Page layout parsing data
============

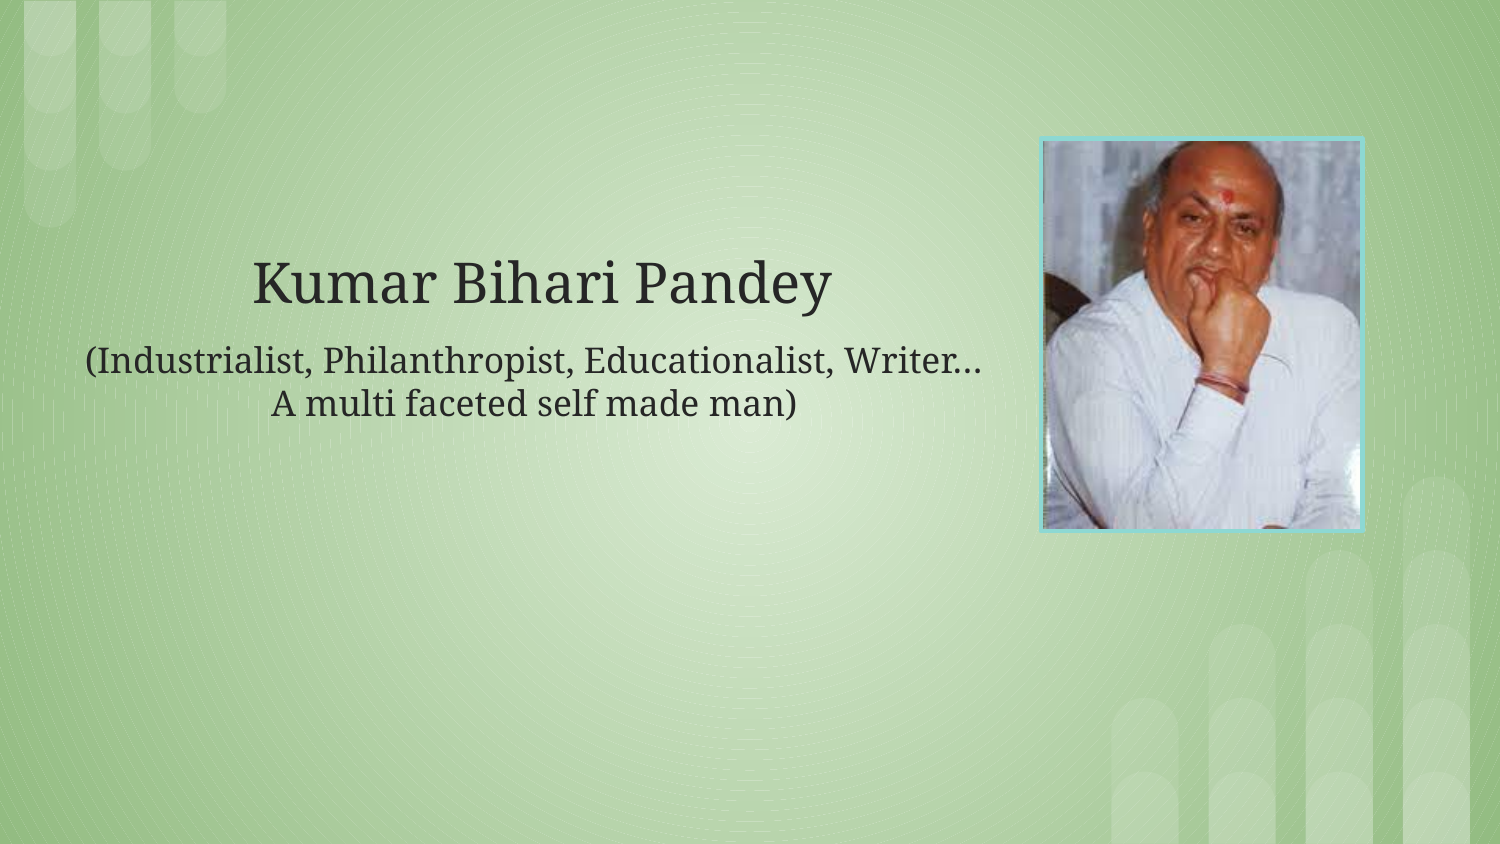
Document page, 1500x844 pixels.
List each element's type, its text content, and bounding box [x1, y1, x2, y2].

picture [1043, 140, 1361, 529]
text_box Kumar Bihari Pandey [60, 232, 1025, 365]
text_box (Industrialist, Philanthropist, Educationalist, Writer… A multi faceted self made man) [52, 323, 1017, 474]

============

EXERCISE BRIEF:
There is a line above that contains "List each element's". Copy it and all later lines through the last, exactly, and leave out the rest.

TASK ANSWER:
List each element's type, its text content, and bounding box [x1, y1, x2, y2].

picture [1043, 140, 1361, 529]
text_box Kumar Bihari Pandey [60, 232, 1025, 365]
text_box (Industrialist, Philanthropist, Educationalist, Writer… A multi faceted self made man) [52, 323, 1017, 474]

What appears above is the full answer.